Applications and bioefficacy of the functional food supplement fermented papaya preparation.

Toxicology. 2010 Sep 24. [Epub ahead of print]

Aruoma OI, Hayashi Y, Marotta F, Mantello P, Rachmilewitz E, Montagnier L.
Department of Pharmaceutical and Biomedical Sciences, Touro College of Pharmacy, New York, NY, USA.

Abstract

Fermented papaya preparation (FPP) (a product of yeast fermentation of Carica papaya Linn) is a food supplement. Studies in chronic and degenerative disease conditions (such as thalassemia, cirrhosis, diabetes and aging) and performance sports show that FPP favorably modulates immunological, hematological, inflammatory, vascular and oxidative stress damage parameters. Neuroprotective potential evaluated in an Alzheimer’s disease cell model showed that the toxicity of the β-amyloid can be significantly modulated by FPP. Oxidative stress trigger apoptotic pathways such as the c-jun N-terminal kinase (JNK) and p38-mitogen activated protein kinase (MAPK) are preferentially activated by pro-inflammatory cytokines and oxidative stress resulting in cell differentiation and apoptosis. FPP modulated the H(2)O(2)-induced ERK, Akt and p38 activation with the reduction of p38 phosphorylation induced by H(2)O(2). FPP reduces the extent of the H(2)O(2)-induced DNA damage, an outcome corroborated by similar effects obtained in the benzo[a]pyrene treated cells. No genotoxic effect was observed in experiments with FPP exposed to HepG2 cells nor was FPP toxic to the PC12 cells.
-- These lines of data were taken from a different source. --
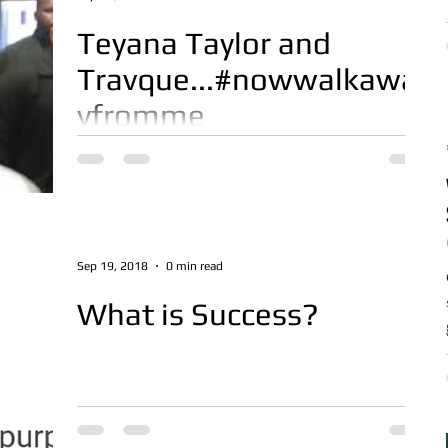
Teyana Taylor and
Travque...#nowwalkawa
yfromme
Thanks to Travque for always supporting
Born Maven. Great joke on Teyanna WATCH
HERE
Sep 19, 2018
0 min read
What is Success?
Oxidative stress-induced cell damage and inflammation are implicated in a variety of cancers, diabetes, arthritis, cardiovascular dysfunctions, neurodegenerative disorders (such as stroke, Alzheimer’s disease, and Parkinson’s disease), exercise physiology (including performance sports) and aging. These conditions could potentially benefit from functional nutraceutical/food supplements (as illustrated here with fermented papaya preparation) exhibiting anti-inflammatory, antioxidant, immunostimulatory (at the level of the mucus membrane) and induction of antioxidant enzymes.